# [Exercise goal]
In two sentences, summarize the passage below on instantiating input parameters.

# [Text passage]
________________________

Instantiating Input Parameters

All classes in this package are instantiated from an OpticsParameters and a BeamsParameters object. This section compiles a few common questions about each, starting with the former.

OpticsParameters from an xtrack.Line

The default mode to instantiate an OpticsParameters is from the TwissTable returned by an xtrack.Line.twiss call. All necessary attributes of the class are automatically filled or computed from the TwissTable object. It goes very simply as:

# Let's assume your `xtrack.Line` is already defined
twiss = line.twiss(particle_ref=p0)
optics_params = OpticsParameters(twiss)

Note

Since xibs version 0.3.0, there is a convenience method to do the above automatically for the user. It is documented in the API reference. It goes according to:

# Let's assume your `xtrack.Line` is already defined
optics_params = OpticsParameters.from_line(line)

OpticsParameters from MAD-X

For those using for instance MAD-X and looking to only use the analytical calculations of xibs without setting up a whole xtrack.Line, it is possible to instantiate the OpticsParameters from a MAD-X twiss result.

________________________

# [Data extract]
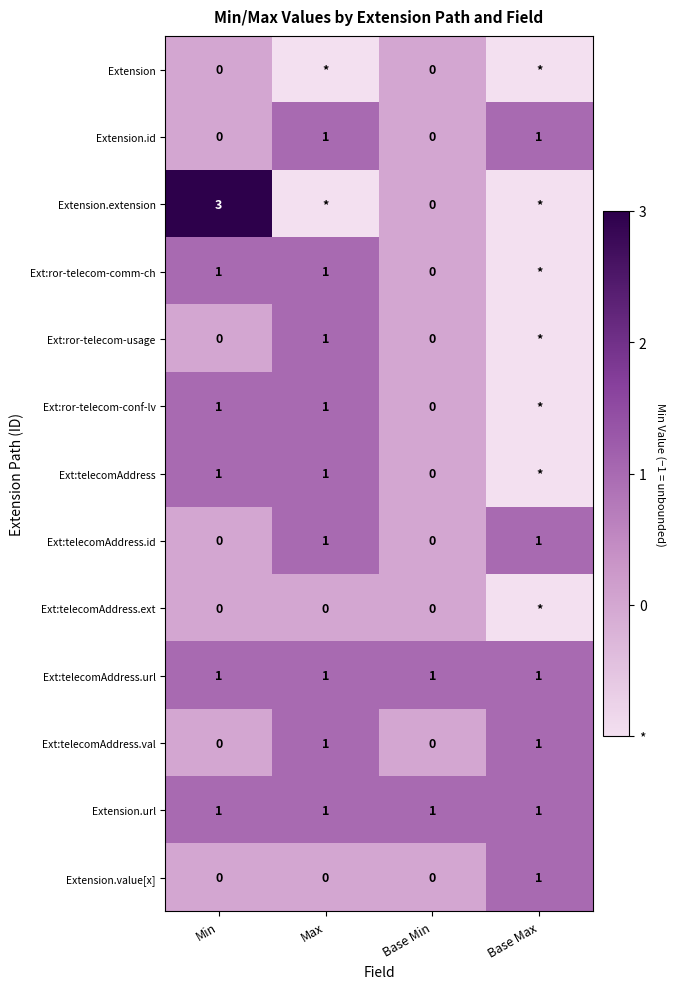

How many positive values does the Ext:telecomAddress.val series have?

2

________________________

# [Task answer]
All classes in the package are instantiated from an OpticsParameters and a BeamsParameters object, and the default way to create an OpticsParameters is from the TwissTable returned by an xtrack.Line.twiss call, which fills or computes all necessary attributes automatically. Since xibs version 0.3.0, a convenience method, OpticsParameters.from_line, does this for the user, and an OpticsParameters can also be instantiated from a MAD-X twiss result without setting up a whole xtrack.Line.